ВОПРОСЫ
a – Выпишите из текста о кончине В. В. фрагмент между словами «Варвара Дмитриевна сказала —» и «этот его крест.» включительно.
b – Ответьте по тексту о кончине В. В.:
(i) Сколько раз, по словам Варвары Дмитриевны, он приобщился?
(ii) Кто омыл его тело?
(iii) Чем, по словам Тани, отец дорожил больше всего в последние годы?
c – Продолжите текст о кончине В. В. сразу после его последнего предложения.

ТЕКСТ УПРАЖНЕНИЯ
Варвара Дмитриевна, плача тихо и счастливо, сказала: «Он умер как христианин». Видно было, сколько мук, надежд и опасений было у нее вокруг его смерти, — и всех их он отстранил своей кончиной. «Четыре раза приобщился. Соборовался маслом. Умер под покровом Преподобного Сергия! Я видела, как умирал Страхов. Он ходил все в лютеранскую церковь. Нельзя было причастить, не исповедовался. Мучился долго. Я много смертей видела. Никто так не умирал». И она была спокойна, все время похорон, пряма, мирна, почти радостна. Надя и Таня плакали тихо. Я сказал им: «Этой кончиной — все, все кончено. Ничего о нем нельзя сказать злого никому. Все покрыла эта кончина. Все ей зачеркнуто». «Не надо ничем ее возмутить! — Я знаю, я знаю», — твердила Таня, плача. «Это — такое, такое счастье. Умер под покровом преподобного…» — «Он со всеми простился, он всем все простил, — он диктовал мне», — говорила Надя. А он лежал неподвижный, укрытый пеленой с мощей того, в чей город он переселился за год до смерти.

Софья Владимировна пошла искать женщину омыть тело. А я пошел в кабинет готовить стол. Мы отодвигали шкафы, снимали иконы. Нашли пакет с надписью «Вскрыть после моей смерти», смотрели поневоле его книги, книги его друзей и врагов. Вот — полка с «Египтом». Вот книги о евреях. Вот грубые пародии и памфлеты на него. И так жалко и бедно казалось мне слово человеческое, даже и его слово, пред тем бессловным, что слышали мы только что в той комнате.

Варвара Дмитриевна сказала — и плачет: «В сочинениях своих В. В. писал, что умрет с папироской. После отходной попросил у меня папироску, но курить уж не стал». Из богадельни наняли двух читалок-старушек. Читали они благоговейно, тихо, с коленопреклонениями, при началах кафизм, с хорошей старорусской молитвой за него. Омыла его Даша, прачка, та самая, которая переносила его больного из Таниной комнаты в комнату Варвары Дмитриевны. Он ей сказал тогда: «Дайте я вас перекрещу», — и перекрестил. Она плачет теперь, вспоминая этот его крест.

Варвара Дмитриевна сидела и смотрела, как мы возимся с книгами: «И вы все это — взять хотите? — Все это дочерям. Мне ничего не нужно». Перед смертью он говорил дочерям: «Христос Воскресе!», за два дня до кончины он велел записать — всем нужно веровать во Христа и Св. Троицу. И тут я понял и обращенные ко мне 3-го его двукратные «Христос Воскресе». А Софья Владимировна дома сказала мне: «У меня на душе нынче Пасха». Вот шкафик с письмами к нему.

Таня: «Папа прежде больше всего дорожил книгами, а последние годы — письмами». Я открыл ящик. Письма на «Да». Обложки в лист белой бумаги. Наверху надпись — имя, фамилия, отчество корреспондента. Внизу — характеристика в одно-два слова меткости необычайной. Вложены фотографии. Я открыл свою обложку. Первое письмо попавшееся было мое последнее письмо к нему, столь его обрадовавшее, пасхальное, общее с поздравлением его с Воскресением Христовым и благодарностью за его любовь к людям, вера, что Христос зачтет ему его жалость к детям, к Рождающей женщине. Опять Пасха.

СОХРАНЁННЫЕ ДАННЫЕ
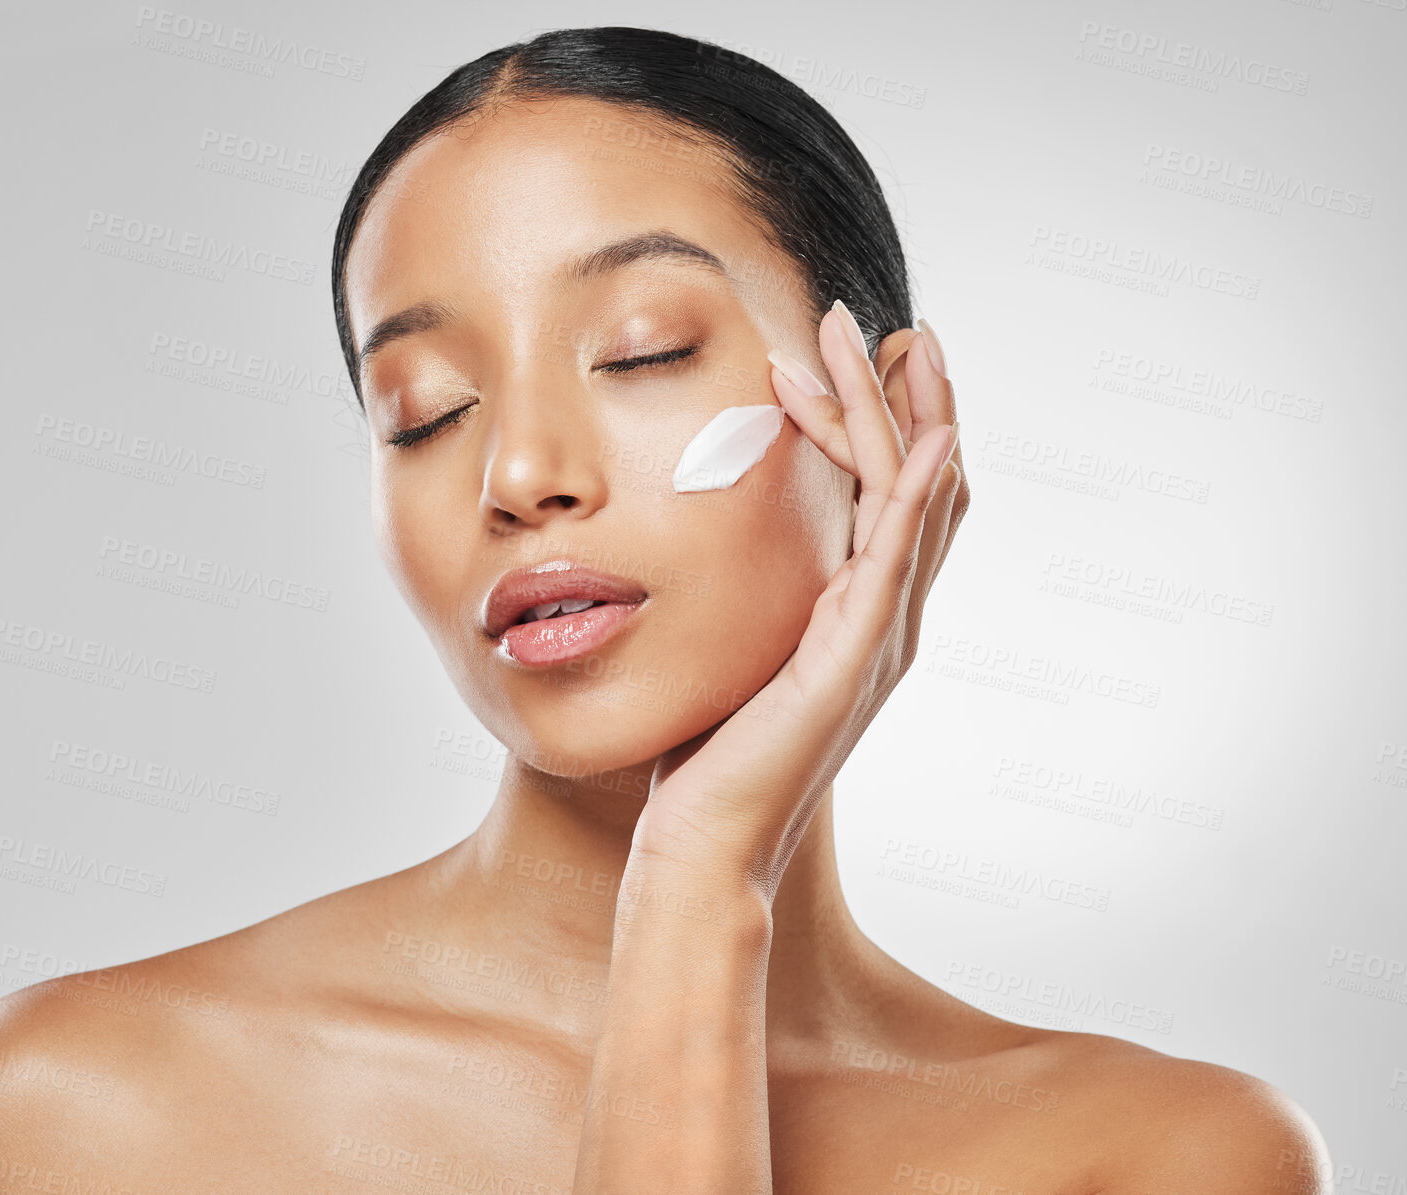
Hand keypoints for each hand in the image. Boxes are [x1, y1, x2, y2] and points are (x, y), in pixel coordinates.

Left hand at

ОТВЕТЫ ПО ЗАДАНИЯМ
a –
Варвара Дмитриевна сказала — и плачет: «В сочинениях своих В. В. писал, что умрет с папироской. После отходной попросил у меня папироску, но курить уж не стал». Из богадельни наняли двух читалок-старушек. Читали они благоговейно, тихо, с коленопреклонениями, при началах кафизм, с хорошей старорусской молитвой за него. Омыла его Даша, прачка, та самая, которая переносила его больного из Таниной комнаты в комнату Варвары Дмитриевны. Он ей сказал тогда: «Дайте я вас перекрещу», — и перекрестил. Она плачет теперь, вспоминая этот его крест.

b –
(i) Четыре раза.
(ii) Даша, прачка.
(iii) Письмами.

c –
С дочерью Татьяной

Когда стол был приготовлен, я ушел обедать. Поискал славянскую Библию, хотел почитать Псалтырь, но были только русские (несколько), по-русски не хотелось читать.

9 февраля (27 января). Воскресенье. Денег не было ни у детей, ни у меня, ни у Софьи Владимировны. В семье было 80 р. всего. Таня в день похорон вспоминала, как В. В-ч говорил: «Хочу быть нищим. Это и хорошо». И мне тоже говорил: «Я нищий. Бог богат», — и плакал. Но никого не смущало, что денег нет. Все откуда-то взялось. Деньги нашлись у Сергея Павловича. Он с благоговением выслушал о кончине В. В. и сказал: «Бог терпит и приемлет и борьбу против Него, если она такая, как была у В. В. — и дал ему кончину христианскую». Софья Владимировна присмотрела гроб. Я пошел за ним. «На ваш рост?» — спросил гробовщик. «Да». Я почему-то — да и Софья Владимировна — решили, что В. В. был с меня. Гроб досчатый, крашен в коричневый, с белым глазетовым тесемочным крестом на крышке. Я повез его на извозчике. Мы с Надей внесли вместе. «А где хоронить?» — спросил я дочерей. Я про себя решил, что нужно у Черниговской, возле Леонтьева. Но молчал. Эту же мысль высказала Софья Владимировна. И вдруг [так!] девочки тоже боялись сказать, что не хотят на Кукуевском, боялись, что мы все «большие» скажем, что в другом месте — в Лавре — неисполнимо. Думали оне и о Черниговской. Я им сказал свое мнение. Оне с радостью согласились.

В. В. лежал уже на столе в сюртуке, с образком Преп. Сергия. Ни шума горя, ни смуты горя не было. Вокруг него все тихло и мирствовало. Варвара Дмитриевна сидела на стуле и не отрываясь смотрела на него. А он был под простыней. И стал больше ростом. К вечерней панихиде собрались сначала Александровы**. Говорили о Леонтьеве. (…)

Александровы курили в столовой, передавая друг другу папироски. Пришла М. А. Голубцова, Юрий Александрович, Софья Владимировна, Миша, Мансуровы, Иван Александрович. О. Павла все не было. Дочери молились у умершего. Наконец, в четверть восьмого, по старому вместо 6, пришел о. Павел с Анной Михайловной. Их задержали дети. О. Павел подошел к В. В, поклонился и, крестясь, его благословил до начала панихиды.

Началась панихида. Я дал огарочки, купленные в восковой лавке: целых свечей нет. Юрий Александрович стоял у печки, низко опустив голову. Дочери справа, на коленях. Варвара Дмитриевна стояла прямая и спокойная; иногда садилась на стул. После панихиды предполагали класть в гроб, но, смерив В. В-ча, увидали, что гроб мал: В. В. — был выше меня.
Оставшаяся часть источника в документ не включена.